### Required work
From the data below, copy exactly the lines that lie between the one holding "ある。どんなに強大で、精緻なメカニズムを誇る軍隊があっ" and the one holding "Justo antes de", including both, and nothing more.

### Stored data entries
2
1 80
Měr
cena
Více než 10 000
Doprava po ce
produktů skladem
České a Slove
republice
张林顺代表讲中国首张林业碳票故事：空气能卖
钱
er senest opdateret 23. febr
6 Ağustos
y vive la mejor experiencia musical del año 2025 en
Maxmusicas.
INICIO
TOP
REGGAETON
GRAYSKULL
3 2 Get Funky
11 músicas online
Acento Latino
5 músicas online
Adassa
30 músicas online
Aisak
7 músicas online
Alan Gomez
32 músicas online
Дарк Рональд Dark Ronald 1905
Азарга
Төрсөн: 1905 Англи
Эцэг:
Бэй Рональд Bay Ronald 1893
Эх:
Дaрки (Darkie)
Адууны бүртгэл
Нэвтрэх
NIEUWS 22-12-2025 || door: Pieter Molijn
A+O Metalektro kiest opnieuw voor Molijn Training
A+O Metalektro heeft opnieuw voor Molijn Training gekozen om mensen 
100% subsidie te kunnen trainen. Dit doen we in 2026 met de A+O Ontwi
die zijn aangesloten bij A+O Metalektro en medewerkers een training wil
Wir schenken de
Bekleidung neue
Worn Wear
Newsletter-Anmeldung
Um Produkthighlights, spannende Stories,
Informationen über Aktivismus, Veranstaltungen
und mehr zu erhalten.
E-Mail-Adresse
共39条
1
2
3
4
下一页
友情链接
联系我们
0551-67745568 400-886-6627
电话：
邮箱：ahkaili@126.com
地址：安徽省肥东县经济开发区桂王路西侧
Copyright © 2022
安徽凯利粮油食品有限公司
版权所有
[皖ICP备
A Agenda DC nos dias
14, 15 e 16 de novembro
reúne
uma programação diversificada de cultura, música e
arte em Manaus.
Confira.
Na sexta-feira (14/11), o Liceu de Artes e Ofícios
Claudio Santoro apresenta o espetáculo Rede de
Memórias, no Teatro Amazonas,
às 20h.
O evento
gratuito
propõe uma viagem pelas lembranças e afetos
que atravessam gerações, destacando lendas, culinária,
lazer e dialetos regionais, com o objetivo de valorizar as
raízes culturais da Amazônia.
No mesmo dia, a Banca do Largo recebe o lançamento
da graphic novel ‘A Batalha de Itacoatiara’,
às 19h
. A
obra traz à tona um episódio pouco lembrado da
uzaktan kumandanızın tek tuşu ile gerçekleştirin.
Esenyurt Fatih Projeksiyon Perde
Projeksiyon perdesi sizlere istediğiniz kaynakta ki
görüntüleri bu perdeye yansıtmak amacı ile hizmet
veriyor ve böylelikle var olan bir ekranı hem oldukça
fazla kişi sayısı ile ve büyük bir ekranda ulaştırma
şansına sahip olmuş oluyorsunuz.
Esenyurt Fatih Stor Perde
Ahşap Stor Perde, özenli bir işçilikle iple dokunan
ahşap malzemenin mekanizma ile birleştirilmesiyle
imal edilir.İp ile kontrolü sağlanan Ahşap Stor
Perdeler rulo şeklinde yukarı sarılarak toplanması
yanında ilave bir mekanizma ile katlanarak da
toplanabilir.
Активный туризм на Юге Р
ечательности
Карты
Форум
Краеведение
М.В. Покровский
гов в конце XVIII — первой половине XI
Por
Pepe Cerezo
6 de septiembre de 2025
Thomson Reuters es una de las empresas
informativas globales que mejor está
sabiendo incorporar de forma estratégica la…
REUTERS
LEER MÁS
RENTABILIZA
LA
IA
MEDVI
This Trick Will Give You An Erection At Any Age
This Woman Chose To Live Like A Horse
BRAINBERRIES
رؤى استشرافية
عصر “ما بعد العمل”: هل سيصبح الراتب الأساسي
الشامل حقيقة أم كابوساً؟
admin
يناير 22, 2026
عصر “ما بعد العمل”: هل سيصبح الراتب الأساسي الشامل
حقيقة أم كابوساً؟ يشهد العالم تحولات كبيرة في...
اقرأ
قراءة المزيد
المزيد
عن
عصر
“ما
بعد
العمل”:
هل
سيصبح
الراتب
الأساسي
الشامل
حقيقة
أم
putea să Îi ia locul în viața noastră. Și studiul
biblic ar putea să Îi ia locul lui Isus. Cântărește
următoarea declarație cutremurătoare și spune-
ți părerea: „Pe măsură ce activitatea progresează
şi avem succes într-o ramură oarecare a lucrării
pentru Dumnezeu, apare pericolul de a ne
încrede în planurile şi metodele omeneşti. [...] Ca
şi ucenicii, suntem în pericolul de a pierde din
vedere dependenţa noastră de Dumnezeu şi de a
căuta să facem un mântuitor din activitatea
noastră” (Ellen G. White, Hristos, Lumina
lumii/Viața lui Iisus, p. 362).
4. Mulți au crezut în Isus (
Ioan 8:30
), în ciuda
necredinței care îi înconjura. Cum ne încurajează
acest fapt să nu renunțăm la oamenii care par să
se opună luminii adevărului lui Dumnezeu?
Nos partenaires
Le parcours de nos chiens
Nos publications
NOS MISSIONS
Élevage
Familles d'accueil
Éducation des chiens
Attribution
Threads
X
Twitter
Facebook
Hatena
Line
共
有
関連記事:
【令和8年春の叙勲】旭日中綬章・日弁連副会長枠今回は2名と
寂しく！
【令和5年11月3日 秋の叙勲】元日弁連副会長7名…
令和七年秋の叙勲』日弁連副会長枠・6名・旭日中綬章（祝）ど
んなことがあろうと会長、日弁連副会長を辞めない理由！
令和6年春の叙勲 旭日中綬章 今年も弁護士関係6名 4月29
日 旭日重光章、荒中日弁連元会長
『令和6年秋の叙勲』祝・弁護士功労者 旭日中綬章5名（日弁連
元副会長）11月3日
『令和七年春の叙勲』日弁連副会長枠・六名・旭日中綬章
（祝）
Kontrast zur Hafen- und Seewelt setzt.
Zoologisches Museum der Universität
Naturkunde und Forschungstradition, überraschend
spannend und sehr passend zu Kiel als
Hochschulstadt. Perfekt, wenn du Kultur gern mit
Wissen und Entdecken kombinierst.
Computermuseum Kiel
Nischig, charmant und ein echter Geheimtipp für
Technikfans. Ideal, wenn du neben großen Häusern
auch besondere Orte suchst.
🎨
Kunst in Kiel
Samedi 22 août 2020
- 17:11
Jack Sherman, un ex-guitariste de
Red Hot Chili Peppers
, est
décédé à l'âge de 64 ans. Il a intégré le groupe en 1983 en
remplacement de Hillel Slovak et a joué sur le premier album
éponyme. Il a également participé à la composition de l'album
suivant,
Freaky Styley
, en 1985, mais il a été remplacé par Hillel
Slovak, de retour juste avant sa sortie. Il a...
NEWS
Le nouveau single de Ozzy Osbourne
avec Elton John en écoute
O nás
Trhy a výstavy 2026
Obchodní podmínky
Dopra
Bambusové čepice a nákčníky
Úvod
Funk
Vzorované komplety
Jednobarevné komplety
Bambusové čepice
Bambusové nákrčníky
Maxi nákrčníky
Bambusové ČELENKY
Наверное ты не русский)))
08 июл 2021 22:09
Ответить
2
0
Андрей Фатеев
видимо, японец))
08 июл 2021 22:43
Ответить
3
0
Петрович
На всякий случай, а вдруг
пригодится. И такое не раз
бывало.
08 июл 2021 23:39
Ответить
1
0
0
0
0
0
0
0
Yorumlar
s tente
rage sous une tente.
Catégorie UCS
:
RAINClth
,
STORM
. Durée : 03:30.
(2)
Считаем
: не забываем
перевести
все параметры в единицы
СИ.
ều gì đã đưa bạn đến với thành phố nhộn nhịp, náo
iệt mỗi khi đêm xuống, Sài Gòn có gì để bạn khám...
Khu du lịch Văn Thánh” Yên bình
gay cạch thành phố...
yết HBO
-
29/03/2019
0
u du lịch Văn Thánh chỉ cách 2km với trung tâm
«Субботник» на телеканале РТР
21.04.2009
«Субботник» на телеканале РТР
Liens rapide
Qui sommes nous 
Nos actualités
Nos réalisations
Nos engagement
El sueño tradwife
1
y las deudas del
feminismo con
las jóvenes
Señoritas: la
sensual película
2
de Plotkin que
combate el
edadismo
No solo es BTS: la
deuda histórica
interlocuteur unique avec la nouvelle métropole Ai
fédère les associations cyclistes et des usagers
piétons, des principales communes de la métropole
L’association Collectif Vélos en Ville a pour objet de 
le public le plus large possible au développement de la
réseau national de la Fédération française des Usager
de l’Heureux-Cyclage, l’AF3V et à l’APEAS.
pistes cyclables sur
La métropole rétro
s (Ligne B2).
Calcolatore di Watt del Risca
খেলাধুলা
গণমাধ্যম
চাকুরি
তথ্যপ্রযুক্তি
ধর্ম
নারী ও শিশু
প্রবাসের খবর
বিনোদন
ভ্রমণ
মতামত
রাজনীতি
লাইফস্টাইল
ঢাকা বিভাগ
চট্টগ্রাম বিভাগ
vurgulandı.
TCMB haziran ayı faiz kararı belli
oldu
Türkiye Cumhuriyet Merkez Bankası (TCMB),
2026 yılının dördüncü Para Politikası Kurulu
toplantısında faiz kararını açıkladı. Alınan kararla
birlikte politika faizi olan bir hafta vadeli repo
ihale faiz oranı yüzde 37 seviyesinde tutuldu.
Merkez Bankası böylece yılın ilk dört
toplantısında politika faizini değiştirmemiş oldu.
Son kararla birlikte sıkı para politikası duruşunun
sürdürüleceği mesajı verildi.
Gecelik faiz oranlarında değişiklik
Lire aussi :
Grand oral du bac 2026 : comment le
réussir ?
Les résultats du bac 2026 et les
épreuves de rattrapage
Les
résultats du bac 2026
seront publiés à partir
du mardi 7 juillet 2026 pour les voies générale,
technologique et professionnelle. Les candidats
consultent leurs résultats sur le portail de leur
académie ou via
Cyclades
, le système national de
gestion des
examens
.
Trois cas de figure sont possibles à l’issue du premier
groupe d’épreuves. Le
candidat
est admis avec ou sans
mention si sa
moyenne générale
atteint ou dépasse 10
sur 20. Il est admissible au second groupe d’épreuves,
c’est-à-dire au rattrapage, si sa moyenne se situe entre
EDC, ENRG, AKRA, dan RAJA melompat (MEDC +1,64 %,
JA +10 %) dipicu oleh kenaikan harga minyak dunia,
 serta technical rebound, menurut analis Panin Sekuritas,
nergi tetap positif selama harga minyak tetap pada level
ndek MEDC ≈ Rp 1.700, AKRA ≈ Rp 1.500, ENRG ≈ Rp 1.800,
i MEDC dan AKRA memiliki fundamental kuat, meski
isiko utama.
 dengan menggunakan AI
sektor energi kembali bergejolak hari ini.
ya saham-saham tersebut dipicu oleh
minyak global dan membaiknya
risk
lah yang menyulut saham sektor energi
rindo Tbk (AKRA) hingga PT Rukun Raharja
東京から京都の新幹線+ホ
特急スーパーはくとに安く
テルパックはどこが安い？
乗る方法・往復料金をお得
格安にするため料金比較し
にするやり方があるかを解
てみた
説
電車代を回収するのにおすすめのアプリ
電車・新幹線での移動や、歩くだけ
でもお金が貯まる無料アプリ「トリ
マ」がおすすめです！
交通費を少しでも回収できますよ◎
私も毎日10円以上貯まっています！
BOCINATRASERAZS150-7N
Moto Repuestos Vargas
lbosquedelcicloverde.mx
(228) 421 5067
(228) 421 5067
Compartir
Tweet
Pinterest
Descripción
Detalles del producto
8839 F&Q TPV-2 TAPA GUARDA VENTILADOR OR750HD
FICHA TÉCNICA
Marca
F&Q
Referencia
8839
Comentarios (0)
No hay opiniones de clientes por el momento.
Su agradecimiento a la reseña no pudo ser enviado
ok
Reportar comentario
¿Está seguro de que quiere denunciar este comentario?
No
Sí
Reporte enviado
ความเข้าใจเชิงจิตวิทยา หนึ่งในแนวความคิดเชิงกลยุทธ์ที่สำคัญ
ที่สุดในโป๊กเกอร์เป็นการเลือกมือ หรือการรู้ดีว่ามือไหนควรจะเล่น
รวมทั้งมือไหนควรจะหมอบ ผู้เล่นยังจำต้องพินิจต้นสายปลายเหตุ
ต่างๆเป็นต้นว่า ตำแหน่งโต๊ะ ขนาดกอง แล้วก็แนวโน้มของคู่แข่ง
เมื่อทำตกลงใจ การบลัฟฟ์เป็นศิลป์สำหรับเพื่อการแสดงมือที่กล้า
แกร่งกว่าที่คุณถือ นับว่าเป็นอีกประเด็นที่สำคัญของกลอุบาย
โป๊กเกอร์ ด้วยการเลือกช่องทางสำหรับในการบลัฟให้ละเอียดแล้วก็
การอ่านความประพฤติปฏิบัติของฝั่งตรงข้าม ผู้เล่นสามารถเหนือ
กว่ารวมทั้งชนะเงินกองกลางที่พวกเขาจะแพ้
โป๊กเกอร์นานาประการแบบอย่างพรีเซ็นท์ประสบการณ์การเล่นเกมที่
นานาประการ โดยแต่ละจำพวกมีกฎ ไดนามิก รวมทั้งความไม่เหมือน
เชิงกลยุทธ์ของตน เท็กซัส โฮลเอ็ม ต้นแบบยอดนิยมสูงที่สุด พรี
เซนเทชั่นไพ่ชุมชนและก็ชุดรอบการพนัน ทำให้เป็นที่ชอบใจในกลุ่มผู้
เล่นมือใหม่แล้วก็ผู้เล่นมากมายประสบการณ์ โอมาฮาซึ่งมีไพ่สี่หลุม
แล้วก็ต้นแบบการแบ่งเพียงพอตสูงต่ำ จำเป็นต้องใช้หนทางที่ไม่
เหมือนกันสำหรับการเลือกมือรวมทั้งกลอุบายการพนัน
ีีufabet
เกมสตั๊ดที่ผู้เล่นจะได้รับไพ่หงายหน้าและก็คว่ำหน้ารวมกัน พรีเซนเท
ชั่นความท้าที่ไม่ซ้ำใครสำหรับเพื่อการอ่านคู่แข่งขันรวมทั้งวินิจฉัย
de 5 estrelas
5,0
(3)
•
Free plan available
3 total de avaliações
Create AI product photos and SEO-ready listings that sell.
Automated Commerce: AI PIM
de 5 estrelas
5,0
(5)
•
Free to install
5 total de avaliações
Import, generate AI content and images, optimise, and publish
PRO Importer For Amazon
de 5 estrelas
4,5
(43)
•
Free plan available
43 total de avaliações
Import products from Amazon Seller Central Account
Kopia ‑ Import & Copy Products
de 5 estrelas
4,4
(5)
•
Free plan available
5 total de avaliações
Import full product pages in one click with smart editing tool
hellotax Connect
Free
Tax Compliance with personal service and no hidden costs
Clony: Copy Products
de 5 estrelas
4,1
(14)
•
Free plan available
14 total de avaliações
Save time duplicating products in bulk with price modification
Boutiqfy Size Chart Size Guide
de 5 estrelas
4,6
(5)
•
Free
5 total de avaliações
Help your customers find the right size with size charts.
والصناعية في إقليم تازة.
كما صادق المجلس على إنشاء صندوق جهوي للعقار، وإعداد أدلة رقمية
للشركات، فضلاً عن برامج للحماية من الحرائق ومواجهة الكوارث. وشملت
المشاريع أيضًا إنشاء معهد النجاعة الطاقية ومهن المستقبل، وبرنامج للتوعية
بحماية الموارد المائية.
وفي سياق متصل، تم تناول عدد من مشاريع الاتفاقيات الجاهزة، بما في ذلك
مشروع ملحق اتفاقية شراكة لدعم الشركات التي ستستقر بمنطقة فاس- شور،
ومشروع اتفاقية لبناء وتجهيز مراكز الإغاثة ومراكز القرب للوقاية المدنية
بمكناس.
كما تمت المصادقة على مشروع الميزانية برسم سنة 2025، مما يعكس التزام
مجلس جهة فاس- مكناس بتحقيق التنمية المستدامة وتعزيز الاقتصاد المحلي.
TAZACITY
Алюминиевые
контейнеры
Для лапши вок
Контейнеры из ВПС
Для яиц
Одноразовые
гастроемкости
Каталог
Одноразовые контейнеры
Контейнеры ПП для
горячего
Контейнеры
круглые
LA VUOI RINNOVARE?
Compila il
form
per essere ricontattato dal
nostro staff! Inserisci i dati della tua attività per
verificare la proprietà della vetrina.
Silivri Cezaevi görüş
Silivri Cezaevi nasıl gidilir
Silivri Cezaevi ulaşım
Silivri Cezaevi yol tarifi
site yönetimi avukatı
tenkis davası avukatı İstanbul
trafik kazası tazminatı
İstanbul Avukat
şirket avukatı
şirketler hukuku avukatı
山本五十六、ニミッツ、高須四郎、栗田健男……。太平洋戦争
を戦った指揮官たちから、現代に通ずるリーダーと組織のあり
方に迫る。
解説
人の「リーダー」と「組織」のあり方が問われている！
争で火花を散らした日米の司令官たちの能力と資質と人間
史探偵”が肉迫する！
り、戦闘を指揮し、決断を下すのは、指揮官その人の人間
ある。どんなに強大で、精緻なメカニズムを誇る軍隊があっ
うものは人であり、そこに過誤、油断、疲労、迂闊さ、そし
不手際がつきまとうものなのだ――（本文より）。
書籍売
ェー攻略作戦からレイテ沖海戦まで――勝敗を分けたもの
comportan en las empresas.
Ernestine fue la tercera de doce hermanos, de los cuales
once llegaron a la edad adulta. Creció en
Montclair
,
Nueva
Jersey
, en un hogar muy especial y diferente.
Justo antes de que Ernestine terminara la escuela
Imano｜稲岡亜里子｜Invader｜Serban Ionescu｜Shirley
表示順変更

### Your response
ある。どんなに強大で、精緻なメカニズムを誇る軍隊があっ
うものは人であり、そこに過誤、油断、疲労、迂闊さ、そし
不手際がつきまとうものなのだ――（本文より）。
書籍売
ェー攻略作戦からレイテ沖海戦まで――勝敗を分けたもの
comportan en las empresas.
Ernestine fue la tercera de doce hermanos, de los cuales
once llegaron a la edad adulta. Creció en
Montclair
,
Nueva
Jersey
, en un hogar muy especial y diferente.
Justo antes de que Ernestine terminara la escuela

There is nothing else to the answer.